Predictive Hacks

# Rank Correlation with R Rank correlation is a measure of the relationship between the rankings of two variables or two rankings of the same variable. In this post, we will talk about the Spearman’s rho and Kendall’s tau coefficients.

Kendall’s tau correlation: It is a non-parametric test that measures the strength of dependence between two variables.  If we consider two samples, $$a$$ and $$b$$, where each sample size is  $$n$$ , we know that the total number of pairings with $$a~b$$ is $$n(n-1)/2$$   The following formula is used to calculate the value of Kendall rank correlation:

$$\tau=\frac{n_c-n_d}{n(n-1)/2}$$

Where:

$$n_c=$$ number of concordant, i.e. ordered in the same way.

$$n_d=$$ number of discordant, i.e. did not order in the same way.

Spearman’s rho correlation: It is a non-parametric test that is used to measure the degree of association between two variables.  The Spearman rank correlation test does not carry any assumptions about the distribution of the data and is the appropriate correlation analysis when the variables are measured on a scale that is at least ordinal.

The following formula is used to calculate the Spearman rank correlation:

$$\rho=1-\frac{6\sum d_i^2 }{n(n^2-1)}$$

where:

$$d_i=$$ the difference between the ranks of corresponding variables.

$$n=$$ the number of observations.

## Example Using R

Let’s generate 1000 observations from a multivariate normal distribution and represent the usual correlation Pearson's as well as the Rank Correlations such that the Kendall's and Spearman's

library(MASS)

# generate a bivariate normal distribution
# with a variance covariance matrix called Sigma and mean 0

Sigma <- matrix(c(9,3,3,2),2,2)

set.seed(5)
BiNorms<-mvrnorm(n = 1000, c(0,0), Sigma)

plot(BiNorms[,1], BiNorms[,2], main="Scatterplot of Two Normals",
xlab="Normal V1 ", ylab="Normal V2 ", pch=19)


data.frame(Coefficient=c("Pearson", "Kendall", "Spearman"),
Value=c(cor(BiNorms[,1], BiNorms[,2], method = "pearson"),
cor(BiNorms[,1], BiNorms[,2], method = "kendall"),
cor(BiNorms[,1], BiNorms[,2], method = "spearman")))

  Coefficient    Value
1     Pearson 0.7198969
2     Kendall 0.5202082
3    Spearman 0.7120486

As we can see, in this example the Spearman’s correlation was almost identical to Pearson’s, but the Kendall’s was much lower.

We can also do a Hypothesis testing in R for the correlation coefficient with a Null Hypothesis that there is no correlation, value is 0.

In the example below, we set as an alternative hypothesis the Kendall’s correlation to be positive.

cor.test(BiNorms[,1], BiNorms[,2], method="kendal", alternative = "greater")

data:  BiNorms[, 1] and BiNorms[, 2]
z = 24.633, p-value < 2.2e-16
alternative hypothesis: true tau is greater than 0
sample estimates:
tau
0.5202082 

## Kendall’s Tau – Interpretation

The τ is affected by the number of observations and it is difficult to apply rules of thumb for interpreting.

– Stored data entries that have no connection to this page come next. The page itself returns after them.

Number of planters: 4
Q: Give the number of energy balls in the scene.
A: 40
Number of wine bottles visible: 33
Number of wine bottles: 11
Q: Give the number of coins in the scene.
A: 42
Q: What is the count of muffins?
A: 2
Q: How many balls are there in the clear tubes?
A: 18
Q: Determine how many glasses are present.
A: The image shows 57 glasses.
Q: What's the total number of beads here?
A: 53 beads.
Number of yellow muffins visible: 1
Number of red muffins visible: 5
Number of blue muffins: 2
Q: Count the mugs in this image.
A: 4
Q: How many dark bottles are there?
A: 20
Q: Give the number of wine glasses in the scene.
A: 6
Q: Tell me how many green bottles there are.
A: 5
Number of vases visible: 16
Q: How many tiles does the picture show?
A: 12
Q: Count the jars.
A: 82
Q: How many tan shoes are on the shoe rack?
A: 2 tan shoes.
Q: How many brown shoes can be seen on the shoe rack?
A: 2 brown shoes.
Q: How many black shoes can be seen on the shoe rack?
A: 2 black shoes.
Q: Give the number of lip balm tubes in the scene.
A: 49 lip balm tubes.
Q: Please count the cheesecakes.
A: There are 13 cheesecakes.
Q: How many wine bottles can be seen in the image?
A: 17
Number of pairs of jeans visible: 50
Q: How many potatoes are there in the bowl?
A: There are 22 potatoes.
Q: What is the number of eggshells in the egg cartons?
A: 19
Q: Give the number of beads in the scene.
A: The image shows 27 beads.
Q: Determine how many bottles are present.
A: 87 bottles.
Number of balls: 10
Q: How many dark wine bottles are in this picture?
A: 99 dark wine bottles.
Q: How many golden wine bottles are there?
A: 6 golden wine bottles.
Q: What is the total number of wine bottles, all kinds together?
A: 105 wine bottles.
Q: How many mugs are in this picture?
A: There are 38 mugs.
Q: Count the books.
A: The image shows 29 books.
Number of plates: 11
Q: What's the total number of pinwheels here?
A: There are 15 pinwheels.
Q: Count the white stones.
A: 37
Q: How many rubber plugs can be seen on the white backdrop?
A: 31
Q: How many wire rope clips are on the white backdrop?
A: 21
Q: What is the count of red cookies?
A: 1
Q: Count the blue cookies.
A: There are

However we can say that:

• τ=-1 indicates a perfect negative monotonous relation between two variables
• τ=0 indicates no monotonous relation between two variables
• τ=-1 indicates a perfect positive monotonous relation between two variables
• |t| between 0.07 and 0.2 indicates a weak association
• |t| between 0.21 and 0.35 indicates a medium association
• |t| between 0.36 and 1 indicates a strong association